Dr. Joyce Gulley, associate professor of education at USI, was recognized by the Indiana Reading Association for initiating a program at a local elementary school that focused on developing literacy among students. As director of Early Field Experiences, she started an after-school tutoring program for kindergarten through 12th grade students. She also is responsible for the implementation of a co-student teaching model that earned USI recognition by the Indiana Association of Colleges for Teacher Education.    

Ginger Ramsden, director emerita of the USI Center for Education Services and Partnerships, is a consultant for Evansville ARC and a member of the organization’s board of directors. She was instrumental in developing the Child Life Center, to meet the needs of both normally developing children and children with disabilities. She also was involved in developing the Community Job Link Program that created employment opportunities for adults with developmental disabilities. In addition, she made it possible for low-income families to utilize the USI Children’s Learning Center by developing a partnership with Head Start and securing a federal grant to subsidize child care. She spearheaded an expansion of the College Achievement Program (CAP), which allows high school students to earn college credits. She has served on several community committees and boards including United Way, 4C of Southern Indiana, Evansville Vanderburgh School Corporation, and Girl-In-Bloom. Her work to improve the lives of children was recognized with the Karen D. Magan Inspiring Life Award in 2007.

Julie Bordelon, senior administrative assistant in Distance Education, assists students enrolling in distance learning coursework. In her previous role in the International Programs and Services Office, she was an important contact for students who came to USI from around the world. She consistently expressed a genuine interest in students’ backgrounds and customs. She is known for making new students feel like part of the USI family. She also served as president of the Administrative Assistants and Associates organization for two terms.

Frankye Calloway was involved in several programs for minority and at-risk students during her 30-year tenure as a third and fourth grade teacher at Caze Elementary School in Evansville. She coached the Caze Academic Olympics for 15 years, coordinated the school’s Veterans Day and Black History programs for more than 20 years, and since her retirement remains involved in the Indiana State Teachers and EVSC Retirement Associations. She was awarded the Life-Time Achievement Commitment to Education award by the Evansville NAACP chapter and was selected by her peers to participate in the Purdue University Long Distance Learning professional development program. She has organized Pink Sunday for the Susan B. Komen Race for the Cure and the Toys for Tots program at New Hope Baptist Church, where she also served as director of Vacation Bible School and the New Hope Youth Program. She was awarded the prestigious Golden Hoosier Award for Outstanding Community Service. She also was appointed by Mayor Lloyd Winnecke to the Evansville Public Board of Safety and has served as co-chairperson for the Evansville African Museum’s capital campaign.  

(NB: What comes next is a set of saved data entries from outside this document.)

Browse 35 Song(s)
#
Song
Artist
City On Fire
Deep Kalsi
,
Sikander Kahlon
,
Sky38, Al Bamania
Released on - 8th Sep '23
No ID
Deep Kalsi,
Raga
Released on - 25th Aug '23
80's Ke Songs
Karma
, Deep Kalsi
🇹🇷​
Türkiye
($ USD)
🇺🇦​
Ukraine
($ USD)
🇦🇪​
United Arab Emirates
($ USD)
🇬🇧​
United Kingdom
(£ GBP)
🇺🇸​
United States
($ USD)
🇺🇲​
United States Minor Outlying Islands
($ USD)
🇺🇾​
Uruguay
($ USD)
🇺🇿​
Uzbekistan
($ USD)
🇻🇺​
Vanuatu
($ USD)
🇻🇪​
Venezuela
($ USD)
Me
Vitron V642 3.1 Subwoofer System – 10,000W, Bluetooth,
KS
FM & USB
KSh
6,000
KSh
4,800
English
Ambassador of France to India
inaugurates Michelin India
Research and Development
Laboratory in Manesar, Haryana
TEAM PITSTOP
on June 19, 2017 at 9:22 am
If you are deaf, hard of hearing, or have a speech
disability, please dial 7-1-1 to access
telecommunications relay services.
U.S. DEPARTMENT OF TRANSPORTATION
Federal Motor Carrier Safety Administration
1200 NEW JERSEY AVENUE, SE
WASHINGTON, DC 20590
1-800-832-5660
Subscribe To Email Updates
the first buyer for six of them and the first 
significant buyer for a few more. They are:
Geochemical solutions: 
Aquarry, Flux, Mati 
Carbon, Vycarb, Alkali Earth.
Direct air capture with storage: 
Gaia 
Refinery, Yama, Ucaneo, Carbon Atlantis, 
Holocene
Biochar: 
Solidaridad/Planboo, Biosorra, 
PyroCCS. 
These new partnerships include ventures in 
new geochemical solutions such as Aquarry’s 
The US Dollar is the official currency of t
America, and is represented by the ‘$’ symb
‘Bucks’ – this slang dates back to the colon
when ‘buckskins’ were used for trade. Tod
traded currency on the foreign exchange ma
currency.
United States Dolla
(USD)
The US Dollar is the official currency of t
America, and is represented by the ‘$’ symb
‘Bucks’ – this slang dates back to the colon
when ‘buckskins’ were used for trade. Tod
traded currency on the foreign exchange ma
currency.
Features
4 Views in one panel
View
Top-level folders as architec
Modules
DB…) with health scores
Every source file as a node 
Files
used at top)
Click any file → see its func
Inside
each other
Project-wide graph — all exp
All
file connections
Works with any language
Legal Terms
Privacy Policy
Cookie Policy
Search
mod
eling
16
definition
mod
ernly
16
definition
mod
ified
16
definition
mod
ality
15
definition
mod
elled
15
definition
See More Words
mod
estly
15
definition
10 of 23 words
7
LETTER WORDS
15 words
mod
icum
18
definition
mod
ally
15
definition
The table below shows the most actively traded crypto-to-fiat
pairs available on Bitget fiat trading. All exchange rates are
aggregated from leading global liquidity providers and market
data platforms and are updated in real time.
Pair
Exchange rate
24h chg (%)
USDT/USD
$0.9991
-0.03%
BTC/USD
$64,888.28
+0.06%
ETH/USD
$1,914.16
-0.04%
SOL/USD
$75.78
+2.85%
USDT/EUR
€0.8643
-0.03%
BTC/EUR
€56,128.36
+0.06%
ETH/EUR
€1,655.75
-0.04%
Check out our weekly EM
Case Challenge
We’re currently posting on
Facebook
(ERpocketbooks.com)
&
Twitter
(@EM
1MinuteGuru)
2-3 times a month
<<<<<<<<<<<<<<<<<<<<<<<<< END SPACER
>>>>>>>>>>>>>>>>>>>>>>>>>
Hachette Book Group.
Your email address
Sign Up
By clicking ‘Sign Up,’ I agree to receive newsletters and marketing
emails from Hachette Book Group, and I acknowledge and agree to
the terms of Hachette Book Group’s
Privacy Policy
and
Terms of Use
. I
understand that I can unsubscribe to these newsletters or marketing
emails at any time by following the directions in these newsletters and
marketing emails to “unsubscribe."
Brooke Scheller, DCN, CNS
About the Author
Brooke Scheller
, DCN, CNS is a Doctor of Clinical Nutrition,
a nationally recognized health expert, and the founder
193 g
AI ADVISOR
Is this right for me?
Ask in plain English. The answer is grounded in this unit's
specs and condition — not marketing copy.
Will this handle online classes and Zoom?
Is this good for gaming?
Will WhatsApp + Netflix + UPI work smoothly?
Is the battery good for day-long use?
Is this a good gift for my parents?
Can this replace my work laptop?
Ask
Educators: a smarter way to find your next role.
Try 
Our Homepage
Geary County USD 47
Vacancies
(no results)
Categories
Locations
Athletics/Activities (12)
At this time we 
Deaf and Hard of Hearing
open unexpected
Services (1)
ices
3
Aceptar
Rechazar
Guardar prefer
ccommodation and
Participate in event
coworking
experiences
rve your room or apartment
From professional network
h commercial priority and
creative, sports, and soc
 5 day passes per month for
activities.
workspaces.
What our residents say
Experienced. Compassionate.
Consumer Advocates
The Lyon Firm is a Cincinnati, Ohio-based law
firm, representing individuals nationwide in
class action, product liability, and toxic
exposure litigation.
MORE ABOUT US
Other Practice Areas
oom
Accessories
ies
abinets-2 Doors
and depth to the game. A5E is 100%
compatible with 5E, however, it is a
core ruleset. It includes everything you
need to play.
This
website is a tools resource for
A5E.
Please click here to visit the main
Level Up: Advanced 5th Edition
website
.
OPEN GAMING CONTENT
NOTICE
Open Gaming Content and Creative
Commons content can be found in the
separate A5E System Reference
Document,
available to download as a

Sue Ann Hartig has worked for more than 26 years to provide legal services to citizens of Vanderburgh county as executive director of the Legal Aid Society of Evansville. After graduating from University of Evansville and Indiana University School of Law, she was court commissioner for Judge William H. Miller, becoming the first female judicial officer in Vanderburgh County. She also served as the attorney for the city of Evansville and was an adjunct professor at USI, University of Evansville, Ivy Tech Community College, and the Southwestern Indiana Law Enforcement Academy. She was appointed to the Indiana Pro Bono Commission by Indiana Supreme Court Justice Randall Shepard in 2006 and was a member of the Evansville Vanderburgh Commission on Domestic Violence and Sexual Assault. Her work has been recognized with several awards, including Leadership Evansville’s 2012 Servant Leader Award, YWCA’s 100 Years  100 Women, the 2009 United Way Spirit Award, the 2004 Evansville Bar Association Spirit of Justice Award, the 2003 Evansville Bar Association James Bethel Gresham Award, and the 2003 Volunteer Lawyers Program Staff Attorney of the Year. She also was nominated for the Athena Award in 2012 and is a founding member of the Parenting Time Center and the advisory group for Bridges out of Poverty.

Sabrina Stewart-Thomas is a graduate of the 2011 Leadership Evansville class. She serves on the board of the Young Women Christian Association Evansville, Ivy Tech Community College School of Business Advisory Council, Community Action Program of Evansville, and Growth Alliance of Greater Evansville. She also is serving a second term as president of the Evansville Alumnae Chapter of Delta Sigma Theta Sorority and is a member of the Leadership team at New Hope Baptist Church. She was the recipient of the Allen N. Pope Merit Award and received a certificate of accomplishment from the Birmingham Alumnae for her service to non-profit organizations.   

Held at USI during Women's History Month, Phenomenal Women awards honor and celebrate women from all walks of life who have made contributions to diversity in the USI and Evansville communities. Through the annual recognition of these contributions, the Phenomenal Women program hopes to inspire others to embrace and promote diversity within their own lives.